Feature	Kinesis Data Streams	SQS
Model	Stream (ordered, replayable)	Queue (one-time processing)
Ordering	Per-shard (guaranteed)	Best-effort (standard) or FIFO
Retention	24 hours – 365 days	4 – 14 days
Replay	Yes (re-read from any point)	No (deleted after processing)
Multiple consumers	Yes (each reads independently)	No (one consumer per message)
Throughput	Very high (add shards)	Virtually unlimited
Latency	~200ms (standard), ~70ms (enhanced)	~1ms – few seconds
Cost model	Per shard-hour + per GB	Per request
Best for	Real-time analytics, log pipelines, event sourcing	Task queues, decoupling, buffering

When to Use Which

Scenario	Choose
Process each message once, then delete	SQS
Multiple consumers need the same data	Kinesis
Need to replay old messages	Kinesis
Real-time analytics / dashboards	Kinesis
Simple task queue / work distribution	SQS
Log aggregation → S3 (no code)	Firehose

Common Patterns

Real-Time Log Pipeline

1
App logs ──► Kinesis Data Stream ──► Lambda (enrich) ──► Firehose ──► S3 (Parquet)
2
                                                                        │
3
                                                                   Athena (query)

Clickstream Analytics

1
Web app ──► API Gateway ──► Kinesis ──► Lambda (aggregate) ──► DynamoDB (real-time)
2
                                    └──► Firehose ──► S3 ──► Redshift (batch analytics)

IoT Data Ingestion

1
IoT devices ──► IoT Core ──► Kinesis ──► Lambda (anomaly detection) ──► SNS (alert)
2
                                     └──► Firehose ──► S3 (historical data)

Key Takeaways

Kinesis Data Streams is for high-throughput, ordered, real-time data.
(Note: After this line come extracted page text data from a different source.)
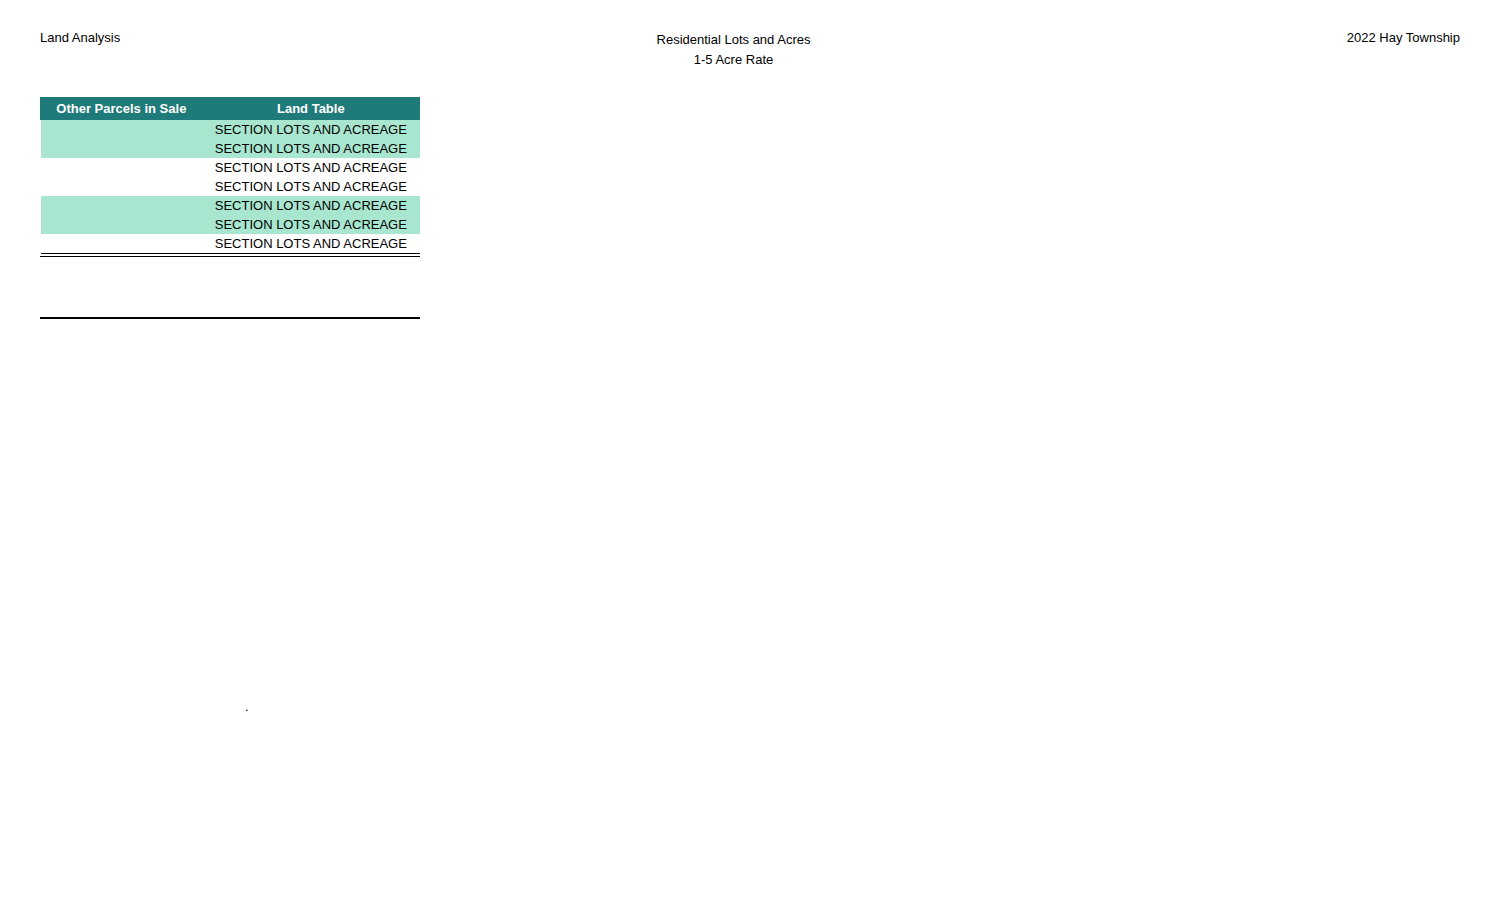Land Analysis
Residential Lots and Acres
1-5 Acre Rate
2022 Hay Township
| Other Parcels in Sale | Land Table |
| --- | --- |
| | SECTION LOTS AND ACREAGE |
| | SECTION LOTS AND ACREAGE |
| | SECTION LOTS AND ACREAGE |
| | SECTION LOTS AND ACREAGE |
| | SECTION LOTS AND ACREAGE |
| | SECTION LOTS AND ACREAGE |
| | SECTION LOTS AND ACREAGE |
.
Scale by adding shards. Use Lambda or KCL as consumers.
Kinesis Data Firehose is the zero-code option — delivers data to S3, Redshift, or OpenSearch with buffering, transformation, and format conversion.
Use Kinesis when you need ordering, multiple consumers, or replay. Use SQS for simple task queues.
Partition keys determine shard assignment — use a high-cardinality key (user ID, device ID) for even distribution.
Firehose + Parquet conversion is the cheapest way to build a queryable data lake on S3.